Anthropic Python SDK (Direct API Calls)

  • Good, because it provides structured, typed responses and explicit error types (rate limit, auth, context window).
  • Good, because Python has a large ecosystem of infrastructure tooling (Ansible, Fabric, Boto3) that could be leveraged alongside API calls.
  • Good, because it offers fine-grained control over request parameters, retry logic, and streaming.
  • Bad, because it requires writing and maintaining a Python application -- a main.py, requirements management, error handling, logging, and all the overhead of application code.
  • Bad, because tool execution must be implemented manually. The SDK returns tool-use requests; the application must execute the tools and return results.

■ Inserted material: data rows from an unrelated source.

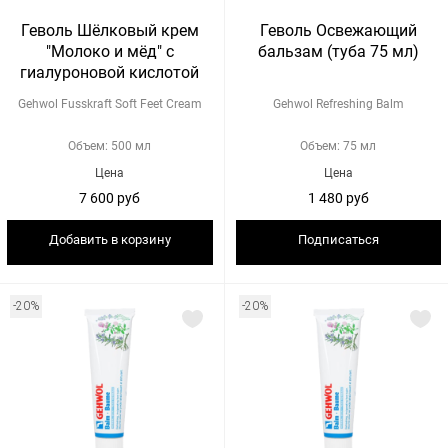
Геволь Шёлковый крем
Геволь Освежающий
"Молоко и мёд" с
бальзам (туба 75 мл)
гиалуроновой кислотой
Gehwol Fusskraft Soft Feet Cream
Gehwol Refreshing Balm
Объем: 500 мл
Объем: 75 мл
Цена
Цена
7 600 руб
1 480 руб
Добавить в корзину
Подписаться
-20%
-20%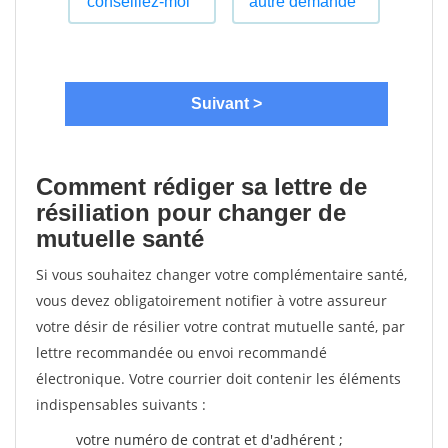
Comment rédiger sa lettre de
résiliation pour changer de
mutuelle santé
Si vous souhaitez changer votre complémentaire santé,
vous devez obligatoirement notifier à votre assureur
votre désir de résilier votre contrat mutuelle santé, par
lettre recommandée ou envoi recommandé
électronique. Votre courrier doit contenir les éléments
indispensables suivants :
votre numéro de contrat et d'adhérent ;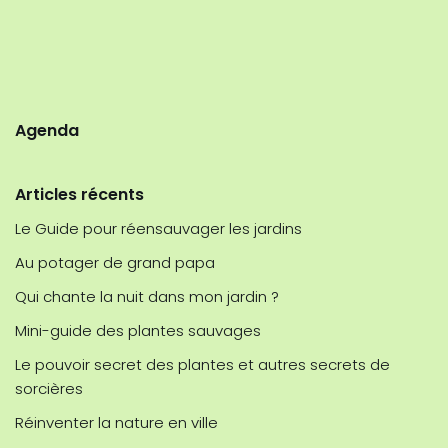
Agenda
Articles récents
Le Guide pour réensauvager les jardins
Au potager de grand papa
Qui chante la nuit dans mon jardin ?
Mini-guide des plantes sauvages
Le pouvoir secret des plantes et autres secrets de
sorcières
Réinventer la nature en ville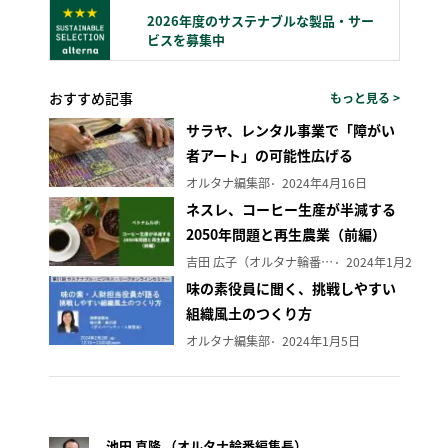
2026年度のサステナブルな製品・サー
ビスを募集中
おすすめ記事
もっと見る >
サラヤ、レンタル事業で「障がい
者アート」の可能性広げる
オルタナ編集部
2024年4月16日
ネスレ、コーヒー生産が半減する
2050年問題と再生農業（前編）
吉田 広子（オルタナ輪番編集長）
2024年1月29日
味の素役員に聞く、挑戦しやすい
組織風土のつくり方
オルタナ編集部
2024年1月5日
池田 真隆 （オルタナ輪番編集長）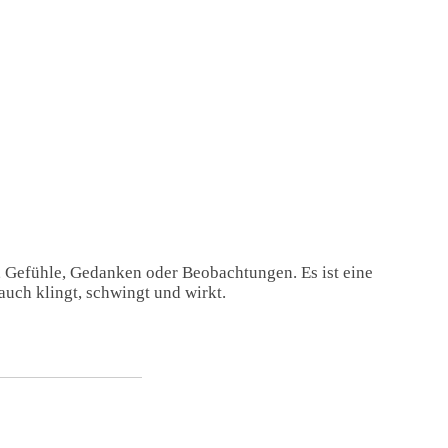
, Gefühle, Gedanken oder Beobachtungen. Es ist eine
auch klingt, schwingt und wirkt.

This means reimplementing what the CLI does natively (Bash execution, file reading, grep, glob, MCP connections).
  • Bad, because MCP server management must be implemented from scratch -- starting servers, managing connections, routing tool calls to the correct server.
  • Bad, because subagent spawning (the Task tool) must be implemented as custom code rather than using the built-in mechanism.
  • Bad, because --allowedTools filtering must be reimplemented as application-level tool filtering, which is more error-prone.
  • Bad, because it adds Python as a runtime dependency beyond what the project needs (Python is currently installed only for Apprise).
  • Bad, because it fundamentally changes the project from an AI agent runbook into a Python application that happens to call an AI API.

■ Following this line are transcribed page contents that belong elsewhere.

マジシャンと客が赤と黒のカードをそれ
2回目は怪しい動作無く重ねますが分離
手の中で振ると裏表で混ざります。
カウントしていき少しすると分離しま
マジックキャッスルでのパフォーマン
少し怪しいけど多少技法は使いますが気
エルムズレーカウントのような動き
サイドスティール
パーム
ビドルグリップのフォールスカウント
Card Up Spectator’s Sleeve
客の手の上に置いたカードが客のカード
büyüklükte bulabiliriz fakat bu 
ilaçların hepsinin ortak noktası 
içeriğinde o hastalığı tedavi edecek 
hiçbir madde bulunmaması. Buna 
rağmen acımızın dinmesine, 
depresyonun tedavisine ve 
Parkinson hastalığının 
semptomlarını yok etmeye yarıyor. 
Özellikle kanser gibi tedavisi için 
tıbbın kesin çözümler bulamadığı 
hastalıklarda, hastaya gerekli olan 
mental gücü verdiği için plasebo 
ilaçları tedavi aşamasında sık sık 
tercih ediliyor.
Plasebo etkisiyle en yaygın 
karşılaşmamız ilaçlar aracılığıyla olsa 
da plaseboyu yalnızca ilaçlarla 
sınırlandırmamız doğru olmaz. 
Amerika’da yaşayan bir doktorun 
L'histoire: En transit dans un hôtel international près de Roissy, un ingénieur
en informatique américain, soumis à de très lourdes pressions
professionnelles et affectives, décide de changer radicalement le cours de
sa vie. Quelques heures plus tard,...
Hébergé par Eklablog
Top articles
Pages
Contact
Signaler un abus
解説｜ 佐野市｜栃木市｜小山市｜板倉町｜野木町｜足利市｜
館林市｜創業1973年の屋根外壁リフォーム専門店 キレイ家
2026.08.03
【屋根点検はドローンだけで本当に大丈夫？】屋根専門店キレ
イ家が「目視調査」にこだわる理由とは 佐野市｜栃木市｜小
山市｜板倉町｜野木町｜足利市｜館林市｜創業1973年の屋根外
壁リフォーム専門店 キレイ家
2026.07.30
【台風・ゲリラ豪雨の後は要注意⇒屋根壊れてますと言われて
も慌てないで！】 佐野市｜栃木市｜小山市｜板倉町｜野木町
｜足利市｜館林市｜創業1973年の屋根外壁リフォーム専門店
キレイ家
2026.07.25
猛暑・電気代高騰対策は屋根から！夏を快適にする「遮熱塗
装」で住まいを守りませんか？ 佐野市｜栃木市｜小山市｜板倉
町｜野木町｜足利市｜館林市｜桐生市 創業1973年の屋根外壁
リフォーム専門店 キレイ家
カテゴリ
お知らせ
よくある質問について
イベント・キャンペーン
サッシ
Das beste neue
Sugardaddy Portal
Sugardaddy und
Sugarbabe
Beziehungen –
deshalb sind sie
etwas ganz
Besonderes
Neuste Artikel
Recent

Anthropic TypeScript SDK (Direct API Calls)

  • Good, because the container already runs Node.js 22, so no additional runtime is needed.
  • Good, because it provides typed responses and structured error handling in TypeScript.
  • Good, because it could share the same Node.js process as MCP servers, potentially reducing overhead.
  • Bad, because it requires writing and maintaining a TypeScript application -- src/ directory, tsconfig.json, build step, compiled output.
  • Bad, because all tool execution (Bash, file operations, grep, glob) must be implemented manually, duplicating CLI functionality.
  • Bad, because MCP server management must be built from scratch, including the merge logic currently handled by shell + jq.
  • Bad, because subagent spawning must be implemented as recursive API calls with manual context threading.
  • Bad, because permission enforcement (--allowedTools) must be reimplemented as application-level logic.
  • Bad, because introducing a TypeScript build step contradicts the project's zero-build, zero-compile design.
  • Bad, because it transforms the project from markdown-driven runbook into a TypeScript application, requiring developers to understand both the prompts and the application code.

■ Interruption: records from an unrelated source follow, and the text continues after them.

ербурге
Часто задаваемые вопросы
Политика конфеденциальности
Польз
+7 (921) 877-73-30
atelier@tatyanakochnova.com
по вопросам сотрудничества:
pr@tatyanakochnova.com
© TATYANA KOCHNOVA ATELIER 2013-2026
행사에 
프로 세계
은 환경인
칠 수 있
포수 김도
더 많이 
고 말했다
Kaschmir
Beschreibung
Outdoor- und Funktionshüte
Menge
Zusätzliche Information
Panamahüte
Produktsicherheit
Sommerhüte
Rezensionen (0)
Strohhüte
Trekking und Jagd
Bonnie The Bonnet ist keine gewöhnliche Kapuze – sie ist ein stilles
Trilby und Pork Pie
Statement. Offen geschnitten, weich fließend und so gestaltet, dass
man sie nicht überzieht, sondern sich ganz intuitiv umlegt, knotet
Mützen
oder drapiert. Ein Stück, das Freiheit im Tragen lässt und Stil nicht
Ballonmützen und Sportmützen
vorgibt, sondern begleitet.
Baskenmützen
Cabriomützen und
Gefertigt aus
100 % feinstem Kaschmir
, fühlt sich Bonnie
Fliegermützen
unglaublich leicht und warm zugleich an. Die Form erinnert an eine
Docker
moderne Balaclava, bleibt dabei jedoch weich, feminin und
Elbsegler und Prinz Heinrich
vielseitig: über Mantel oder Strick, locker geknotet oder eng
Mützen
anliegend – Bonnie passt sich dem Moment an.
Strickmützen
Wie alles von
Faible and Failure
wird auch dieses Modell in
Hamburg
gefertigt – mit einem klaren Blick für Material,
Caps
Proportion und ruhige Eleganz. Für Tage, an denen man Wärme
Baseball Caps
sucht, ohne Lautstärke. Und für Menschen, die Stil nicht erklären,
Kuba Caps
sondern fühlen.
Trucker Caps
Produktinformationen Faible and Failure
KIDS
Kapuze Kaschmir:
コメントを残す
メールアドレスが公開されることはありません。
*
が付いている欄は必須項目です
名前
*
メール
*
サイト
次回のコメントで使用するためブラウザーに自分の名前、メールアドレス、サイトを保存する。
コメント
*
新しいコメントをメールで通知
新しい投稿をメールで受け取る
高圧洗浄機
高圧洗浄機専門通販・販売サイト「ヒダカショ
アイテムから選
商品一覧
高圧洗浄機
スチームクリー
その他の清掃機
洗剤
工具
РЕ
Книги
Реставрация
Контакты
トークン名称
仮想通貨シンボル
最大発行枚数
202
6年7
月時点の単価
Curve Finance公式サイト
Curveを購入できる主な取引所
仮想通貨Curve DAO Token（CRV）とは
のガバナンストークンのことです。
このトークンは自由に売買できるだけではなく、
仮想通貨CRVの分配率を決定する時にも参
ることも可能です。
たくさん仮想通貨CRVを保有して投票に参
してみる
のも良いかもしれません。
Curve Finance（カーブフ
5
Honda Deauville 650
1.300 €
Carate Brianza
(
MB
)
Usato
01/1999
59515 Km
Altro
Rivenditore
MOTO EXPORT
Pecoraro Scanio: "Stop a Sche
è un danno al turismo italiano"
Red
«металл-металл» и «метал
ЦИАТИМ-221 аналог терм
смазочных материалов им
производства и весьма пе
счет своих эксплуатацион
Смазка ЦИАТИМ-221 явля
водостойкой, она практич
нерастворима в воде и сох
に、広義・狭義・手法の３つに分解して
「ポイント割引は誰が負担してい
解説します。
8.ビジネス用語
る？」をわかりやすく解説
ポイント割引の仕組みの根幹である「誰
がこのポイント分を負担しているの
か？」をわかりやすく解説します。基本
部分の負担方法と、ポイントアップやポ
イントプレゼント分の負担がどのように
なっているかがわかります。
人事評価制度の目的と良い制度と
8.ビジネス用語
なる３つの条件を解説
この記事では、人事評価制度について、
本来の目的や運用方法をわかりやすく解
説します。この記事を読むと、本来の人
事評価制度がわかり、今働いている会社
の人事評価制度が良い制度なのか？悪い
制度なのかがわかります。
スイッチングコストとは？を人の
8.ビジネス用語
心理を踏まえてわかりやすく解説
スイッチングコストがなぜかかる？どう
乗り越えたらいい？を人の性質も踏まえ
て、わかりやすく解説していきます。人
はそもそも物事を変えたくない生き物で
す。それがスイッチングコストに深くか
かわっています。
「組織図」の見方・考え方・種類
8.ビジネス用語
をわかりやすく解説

Claude Agent SDK (Custom Agent Runtime)

  • Good, because it provides programmatic access to the full agent loop, including tool execution hooks and middleware.
  • Good, because it could enable advanced features like custom tool implementations, execution tracing, and structured result collection.
  • Good, because it offers the most control over agent behavior, including custom retry logic, context window management, and parallel tool execution.
  • Good, because it could integrate MCP servers programmatically with fine-grained control over server lifecycle.
  • Bad, because it requires building and maintaining a substantial TypeScript application -- an agent runtime is significantly more code than a simple API wrapper.
  • Bad, because it introduces the highest maintenance burden: the custom runtime must be updated for SDK changes, new tool types, and protocol evolution.
  • Bad, because it is the most radical departure from the zero-code architecture. The project would become a TypeScript agent framework with markdown prompts as configuration.
  • Bad, because the complexity of a custom agent runtime (error recovery, state management, tool routing, MCP lifecycle) is orders of magnitude beyond the current ~95-line entrypoint script.
  • Bad, because debugging shifts from reading agent logs to debugging a custom TypeScript runtime, raising the bar for contributors.
  • Bad, because the Agent SDK is relatively new and has a smaller community, meaning less documentation and fewer examples for edge cases.